**Exercise directions**
Only the last stretch of the records is wanted: restate word for word the line with "pinky mcp: (241, 227)" and every line after it.

[Data excerpts]
Start of Block

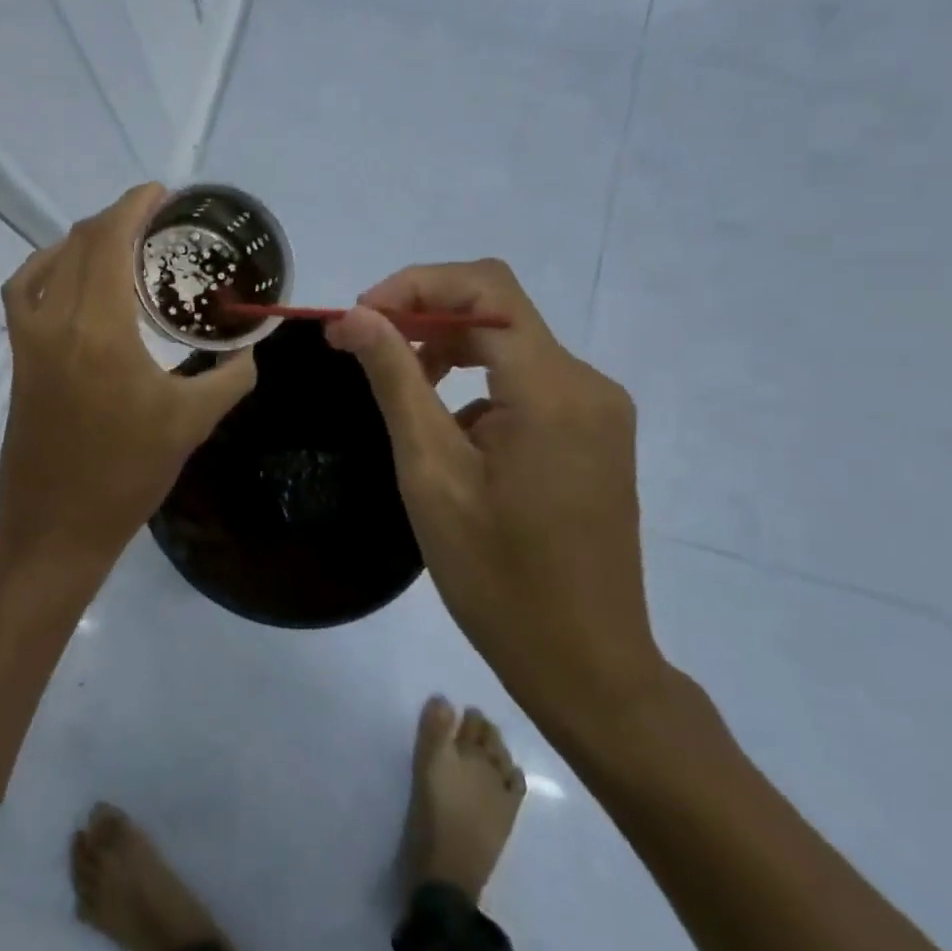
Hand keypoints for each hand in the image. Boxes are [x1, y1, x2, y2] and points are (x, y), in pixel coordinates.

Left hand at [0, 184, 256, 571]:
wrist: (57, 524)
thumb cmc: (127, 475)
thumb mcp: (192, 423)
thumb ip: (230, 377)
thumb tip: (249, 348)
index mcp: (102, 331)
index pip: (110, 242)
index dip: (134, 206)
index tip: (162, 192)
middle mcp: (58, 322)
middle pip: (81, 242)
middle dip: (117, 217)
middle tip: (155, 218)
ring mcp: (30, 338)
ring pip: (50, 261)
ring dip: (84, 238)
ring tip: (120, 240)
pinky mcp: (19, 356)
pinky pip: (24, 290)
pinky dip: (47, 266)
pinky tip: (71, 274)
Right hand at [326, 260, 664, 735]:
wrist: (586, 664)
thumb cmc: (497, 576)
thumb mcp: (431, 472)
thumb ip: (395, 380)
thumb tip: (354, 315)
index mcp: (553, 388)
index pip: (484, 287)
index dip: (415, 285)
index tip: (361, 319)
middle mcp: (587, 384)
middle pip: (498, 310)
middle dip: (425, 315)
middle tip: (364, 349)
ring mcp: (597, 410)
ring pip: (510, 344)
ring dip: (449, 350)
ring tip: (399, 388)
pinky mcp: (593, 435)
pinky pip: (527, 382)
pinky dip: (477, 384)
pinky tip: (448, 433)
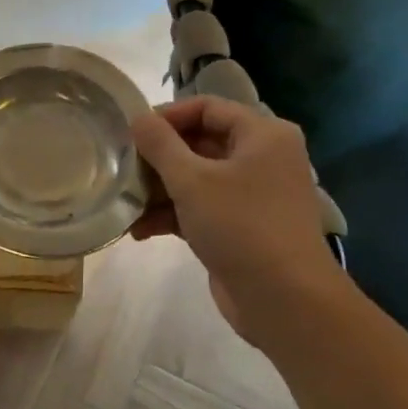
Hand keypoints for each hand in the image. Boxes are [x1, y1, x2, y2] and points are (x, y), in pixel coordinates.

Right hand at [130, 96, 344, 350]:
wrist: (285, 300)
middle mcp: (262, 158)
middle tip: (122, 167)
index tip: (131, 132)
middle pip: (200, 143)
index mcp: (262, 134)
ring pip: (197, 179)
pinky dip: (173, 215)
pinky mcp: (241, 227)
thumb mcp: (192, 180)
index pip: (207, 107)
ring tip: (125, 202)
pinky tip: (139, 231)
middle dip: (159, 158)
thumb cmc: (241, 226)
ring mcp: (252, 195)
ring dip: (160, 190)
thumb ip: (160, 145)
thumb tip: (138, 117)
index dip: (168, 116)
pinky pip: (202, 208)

End of Block

**Task response**
pinky mcp: (241, 227)
thumb mcp: (192, 180)
index pip: (207, 107)
ring tip: (125, 202)
pinky tip: (139, 231)
middle dip: (159, 158)
thumb cmc: (241, 226)
ring mcp: (252, 195)
ring dip: (160, 190)
thumb ip: (160, 145)
thumb tip: (138, 117)
index dip: (168, 116)
pinky pip: (202, 208)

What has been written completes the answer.